------ Given information ------
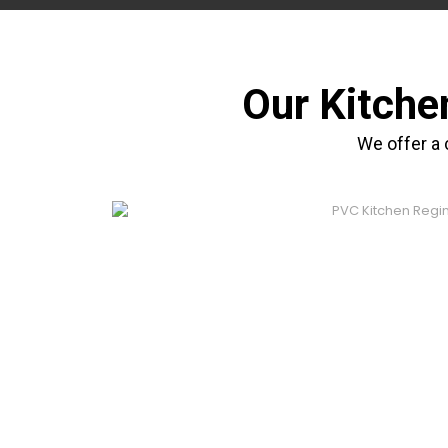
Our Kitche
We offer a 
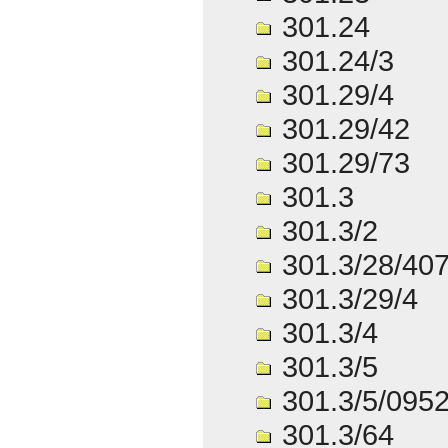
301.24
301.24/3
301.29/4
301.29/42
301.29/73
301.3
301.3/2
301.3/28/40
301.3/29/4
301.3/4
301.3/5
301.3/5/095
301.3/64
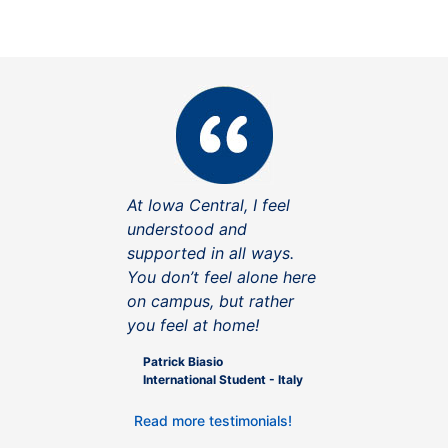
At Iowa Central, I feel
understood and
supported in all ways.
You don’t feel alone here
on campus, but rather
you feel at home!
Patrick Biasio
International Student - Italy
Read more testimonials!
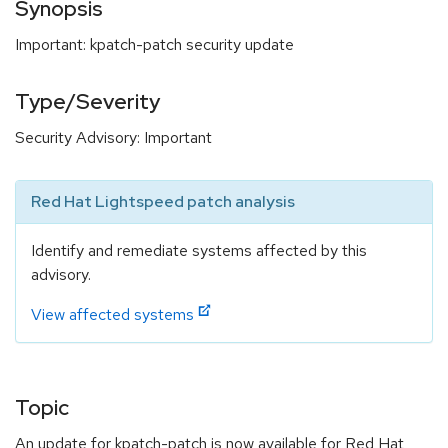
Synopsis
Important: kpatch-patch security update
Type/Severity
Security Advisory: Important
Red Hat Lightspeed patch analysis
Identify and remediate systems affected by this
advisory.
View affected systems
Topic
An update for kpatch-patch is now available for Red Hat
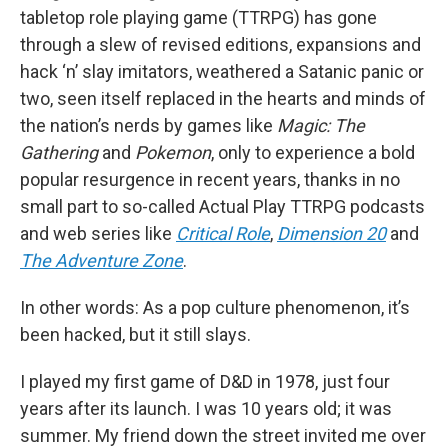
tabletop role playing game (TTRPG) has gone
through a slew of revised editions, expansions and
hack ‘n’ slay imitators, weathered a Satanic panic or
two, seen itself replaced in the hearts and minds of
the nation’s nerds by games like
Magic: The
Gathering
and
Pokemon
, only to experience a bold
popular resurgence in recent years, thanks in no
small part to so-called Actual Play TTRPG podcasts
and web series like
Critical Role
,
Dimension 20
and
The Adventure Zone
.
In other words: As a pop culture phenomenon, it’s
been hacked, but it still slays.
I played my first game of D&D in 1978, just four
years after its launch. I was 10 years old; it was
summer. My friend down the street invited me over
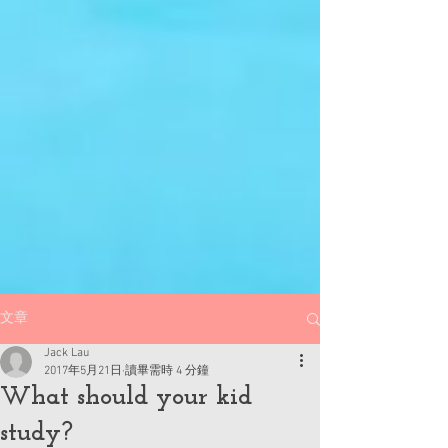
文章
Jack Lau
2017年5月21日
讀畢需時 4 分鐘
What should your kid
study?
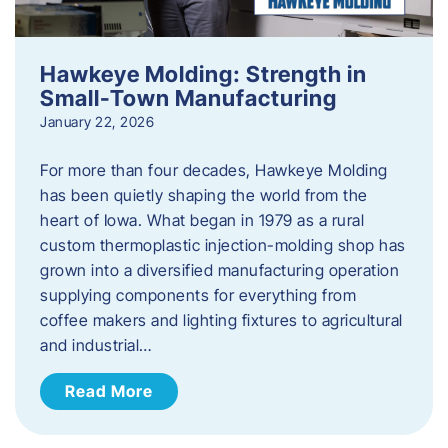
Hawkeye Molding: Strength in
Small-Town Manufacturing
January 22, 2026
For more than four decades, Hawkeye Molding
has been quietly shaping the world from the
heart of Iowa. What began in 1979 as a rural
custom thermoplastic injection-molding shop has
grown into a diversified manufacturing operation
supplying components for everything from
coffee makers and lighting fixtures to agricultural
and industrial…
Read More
------
------ Given information ------
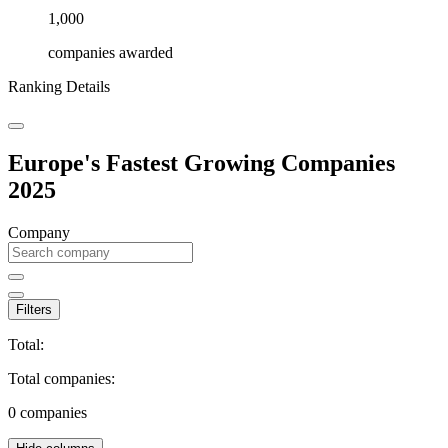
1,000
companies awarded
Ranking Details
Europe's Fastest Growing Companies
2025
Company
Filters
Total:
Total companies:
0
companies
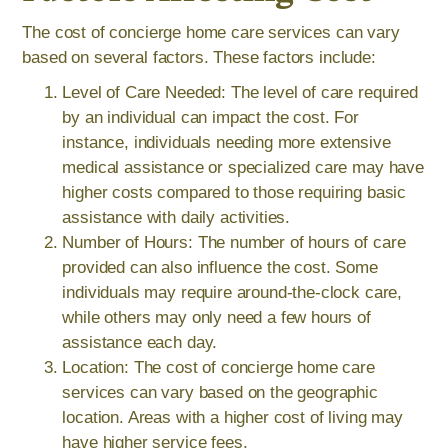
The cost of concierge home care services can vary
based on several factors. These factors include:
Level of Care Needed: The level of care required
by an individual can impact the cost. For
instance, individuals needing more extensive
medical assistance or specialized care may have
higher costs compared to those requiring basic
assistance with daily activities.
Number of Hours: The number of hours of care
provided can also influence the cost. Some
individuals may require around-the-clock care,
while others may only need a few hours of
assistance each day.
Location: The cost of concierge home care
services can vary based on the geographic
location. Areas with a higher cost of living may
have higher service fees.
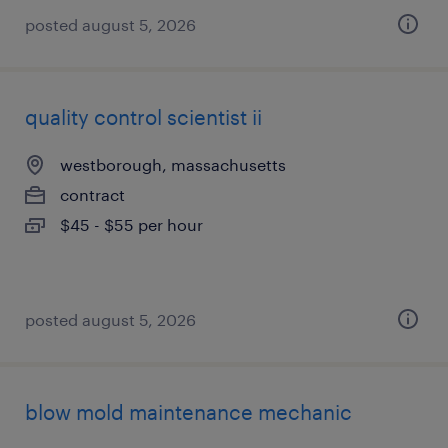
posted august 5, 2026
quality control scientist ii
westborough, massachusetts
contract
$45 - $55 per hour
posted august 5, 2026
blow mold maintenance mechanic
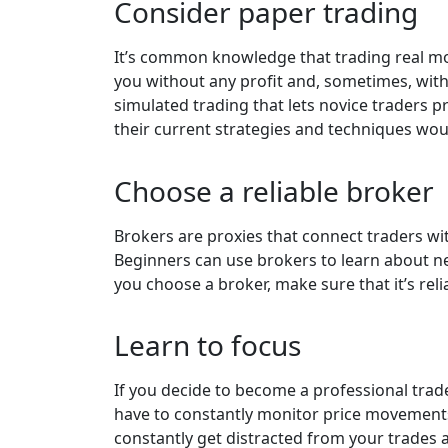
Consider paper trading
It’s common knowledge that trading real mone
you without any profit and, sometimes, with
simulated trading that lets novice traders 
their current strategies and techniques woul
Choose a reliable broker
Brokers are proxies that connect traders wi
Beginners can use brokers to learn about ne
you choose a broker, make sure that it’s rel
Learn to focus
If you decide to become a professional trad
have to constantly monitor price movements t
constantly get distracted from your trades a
------
------ Given information ------
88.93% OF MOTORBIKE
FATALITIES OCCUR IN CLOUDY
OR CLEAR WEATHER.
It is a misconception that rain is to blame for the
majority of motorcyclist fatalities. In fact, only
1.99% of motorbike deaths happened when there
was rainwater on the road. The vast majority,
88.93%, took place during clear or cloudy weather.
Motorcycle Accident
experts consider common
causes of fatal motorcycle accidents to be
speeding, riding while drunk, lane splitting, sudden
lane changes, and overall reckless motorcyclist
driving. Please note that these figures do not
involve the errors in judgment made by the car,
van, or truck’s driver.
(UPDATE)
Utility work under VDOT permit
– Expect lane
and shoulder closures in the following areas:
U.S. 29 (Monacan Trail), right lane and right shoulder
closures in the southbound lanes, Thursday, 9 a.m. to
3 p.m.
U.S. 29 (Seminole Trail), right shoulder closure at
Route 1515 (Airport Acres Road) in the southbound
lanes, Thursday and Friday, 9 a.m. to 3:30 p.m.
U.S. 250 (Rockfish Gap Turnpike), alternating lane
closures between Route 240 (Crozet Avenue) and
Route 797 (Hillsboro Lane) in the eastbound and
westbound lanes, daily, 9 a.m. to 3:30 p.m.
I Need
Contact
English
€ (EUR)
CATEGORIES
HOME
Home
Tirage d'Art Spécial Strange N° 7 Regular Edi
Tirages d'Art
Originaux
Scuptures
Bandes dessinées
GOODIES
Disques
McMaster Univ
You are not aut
------
Filter the entries and copy each line with "that".

### [Response area]
It’s common knowledge that trading real mone
simulated trading that lets novice traders 
Brokers are proxies that connect traders wi
you choose a broker, make sure that it’s rel
It is a misconception that rain is to blame for the
driving. Please note that these figures do not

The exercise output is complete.